The Humanity of Our Elected Officials

Mark Tegethof

Mark Tegethof

A reflects on celebrity sightings and very normal people with extraordinary power and responsibility.

Spring has finally sprung in Washington, DC. Last week, the cherry blossoms along the Potomac River were in full bloom, and they brought people from all over the world and the United States to the capital city.

My family was in town, so we did some sightseeing on one of the first truly warm days of the year. I was walking past the Lincoln Memorial, which sits at the foot of the National Mall opposite the Capitol Building. To my surprise, I ran into the Majority Leader of the House of Representatives, Steny Hoyer, who was also visiting with his family. Congressman Hoyer was deeply entrenched in reading an excerpt from Abraham Lincoln’s second and final inaugural address, which he delivered right after the end of the Civil War, and just before his assassination.

He stood there quiet, pensive, and respectful, taking in the grandeur not for the benefit of cameras or onlookers, but presumably as an act of communion with the past. Several officers in suits and plain clothes stood at such a comfortable distance that I would not have noticed the presence of the second highest ranking member of the House if I didn’t encounter him frequently at my place of work. None of the tourists around me sensed anything out of the ordinary and continued to pose for selfies in front of a the huge statue of our sixteenth president that sits in the middle of the memorial.

As I walked back to the metro, I was still reeling from the surreal experience of seeing a very famous person in the wild, when Senator Elizabeth Warren and her husband power walked past me wearing casual workout clothing. She smiled at me, and I gawked in her face, trying to reconcile the usual version of her wearing sharp suits with this woman in a baseball cap strolling around in the sunshine. She passed me by, and on the back of her sweatshirt the word “PERSIST” was written. I have passed Senator Warren in the hallways of the Capitol many times, but somehow seeing a presidential candidate out on a spring afternoon in her civvies threw me for a loop.
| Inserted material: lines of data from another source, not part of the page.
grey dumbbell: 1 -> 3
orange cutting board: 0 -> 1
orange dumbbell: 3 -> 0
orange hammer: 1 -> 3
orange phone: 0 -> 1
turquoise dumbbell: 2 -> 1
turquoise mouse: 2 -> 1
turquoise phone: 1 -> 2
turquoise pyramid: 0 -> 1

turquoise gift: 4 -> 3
I had just assumed that these people with unnaturally high salaries and access to national security secrets had no interest in monuments and leisurely springtime jaunts. It had never occurred to me that they could be tourists as well, and that sunshine and fresh air could be just as essential to their happiness as it is to mine. In fact, I had not considered their happiness to be of any importance, and instead focused primarily on their ability to get things done for the American people.

A few months ago I found myself in an elevator with a republican congressman who was visibly anxious. The house had been deadlocked over the federal budget, and everyone was staying overtime trying to pass a bill before the deadline and avoid a government shutdown. I said hello and tried to make myself small, and for some reason, maybe because of the intimacy of the close space, he decided to confide in a complete stranger. He said he was supposed to go home for the weekend, but didn’t think anyone was going to be able to go home now. His daughter was texting him angrily because he was going to miss her sporting event again.
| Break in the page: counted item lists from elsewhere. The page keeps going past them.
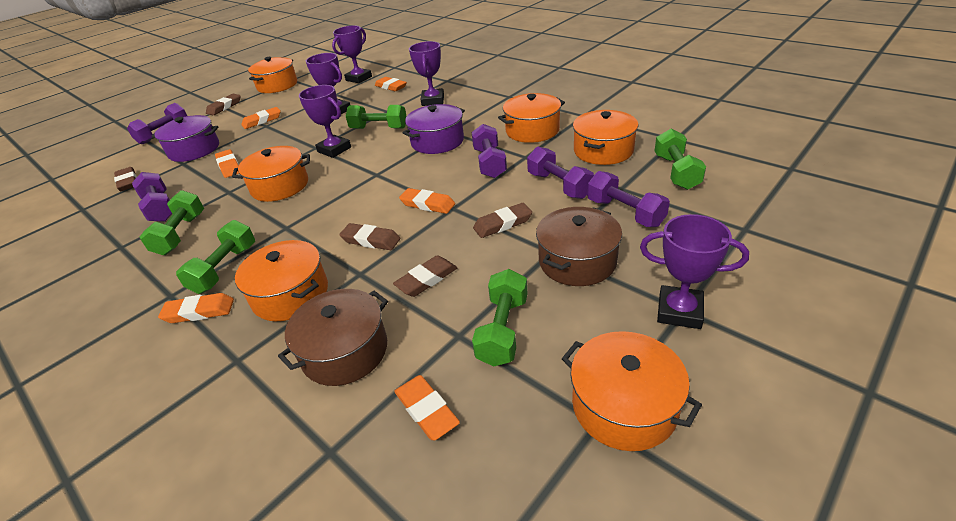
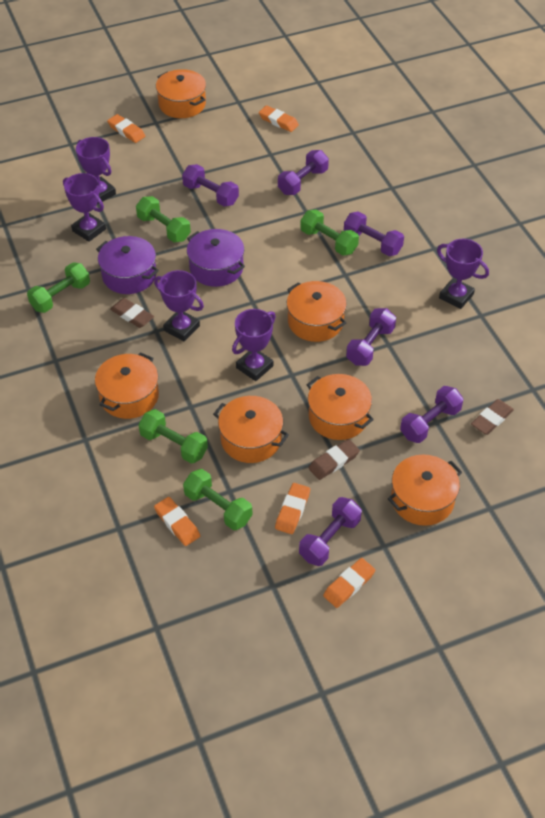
brown eraser: 5 -> 3
brown pot: 2 -> 0
orange eraser: 6 -> 5
purple dumbbell: 5 -> 6

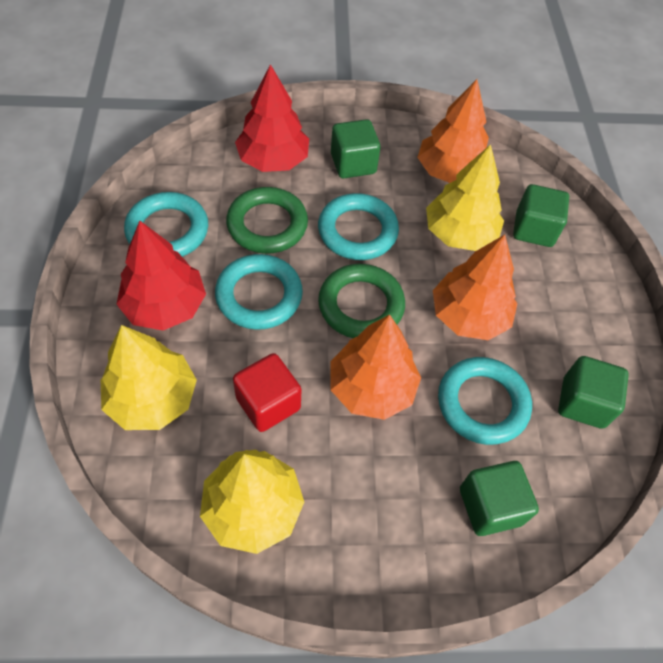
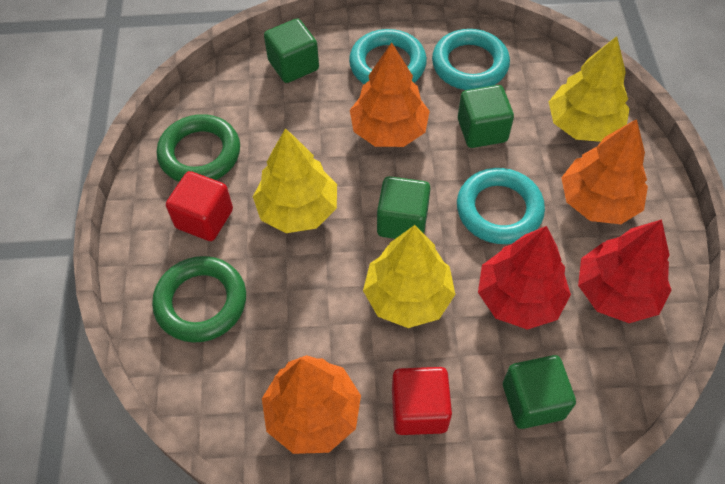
red cube: 1 -> 2
turquoise ring: 4 -> 3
Sometimes it is hard to remember that our congress is made up of imperfect human beings. It’s hard to empathize with suits and soundbites. Even though I see these people every day when they think no one is watching them, I still can’t help myself from feeling partisan anger toward them. I read the news or watch male senators harass sexual assault victims on national television, and I find it hard to believe that these same people have families that love them, that they were once children, that they get scared or sick sometimes.

This is my daily conundrum working in a building which is meant to represent our highest values of freedom and equality—a building which was constructed by enslaved people. Congress is  at once a lofty and regal national institution and a conflicted and hypocritical body made up of very average human beings. I wonder how those people grapple with that duality, and how they sleep at night with so much weight on their shoulders.